From necrotopias to thalasso(to)pias: designing spatial (dis)continuities in Calatrava’s Museum of Tomorrow

Conference Presentation

2-5 Nov 2017, Lancaster

From necrotopias to thalassopias: designing spatial (dis)continuities in Calatrava’s Museum of Tomorrow


The Museum of Tomorrow is a neo-futurist architectural creation and an educational-touristic landmark erected in an abandoned and crime-infested port (Porto Maravilha) of Rio de Janeiro before Rio 2016. Situated in a heritage site that brings together the city’s past and future legacies, it was intended as a problematisation of humanity’s survival in the context of climate change and unrestrained capitalist development. Its principal conception by Spanish architect Santiago Calatrava, and completion with audio-visual installations by an international artistic contingent, including American artists and Brazilian filmmaker and ceremonial director Fernando Meirelles, showcase the complexities of global imaginaries of mobility.

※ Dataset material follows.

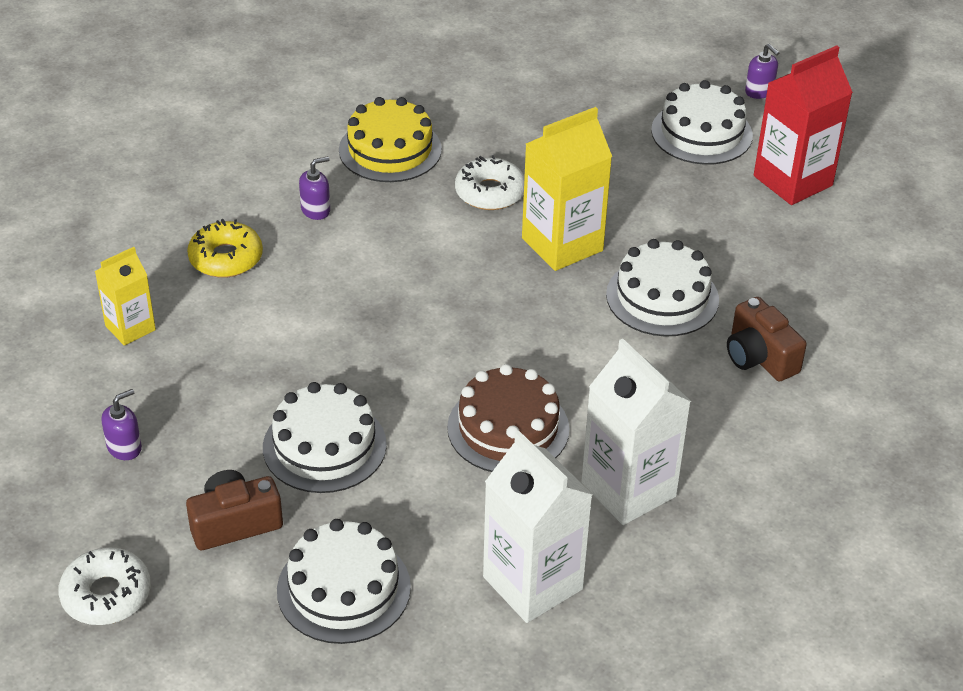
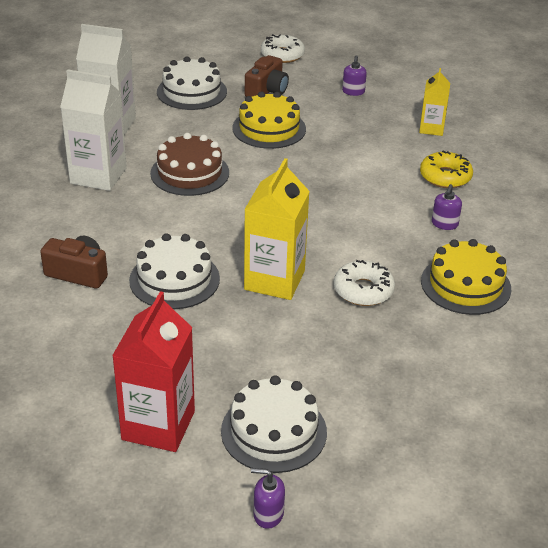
camera: 140 degrees right, 5 degrees down
(324, 446) = (269, 128): white cake -> yellow cake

As a multi-scalar initiative featuring local, state and international partners, the Museum showcases the ways concerns over ecosystemic erosion are addressed in performative/artistic ways. I argue that its artistic/architectural creators call into being a dual utopic method: as an artistic practice and a form of recreation of life from death. First, I speculate how, by enrooting the Museum in Rio’s built maritime environment, local heritage conservation and spatialized social inequalities, they enact a ‘choreotopographic tour’, a ritualistic journey through cultural sites for global visitors. Second, I examine how its installations produce dark travel through the mobilisation of technology: a haphazard esoteric audio-visual journey that concludes with a potential return to humanity’s roots, Nature. Combining embodied (walking around the Museum’s heritage environs) and cognitive mobilities (speculating humanity/earth’s end and potential ‘beginnings’ in the Museum’s interior, through its audio-visual installations/artefacts), the Museum produces utopian meta-movement. With industrial modernism as its core, this meta-movement compels visitors to oscillate physically, emotionally and cognitively between necrotopic scenarios (environmental erosion, slum pollution, Brazil’s submerged slave heritage) and thalasso(to)pic[1] fluidity (tourism, the possibility to attain good life, hope).

[1] From Greek thalassa=sea and topos=place rooted in heritage.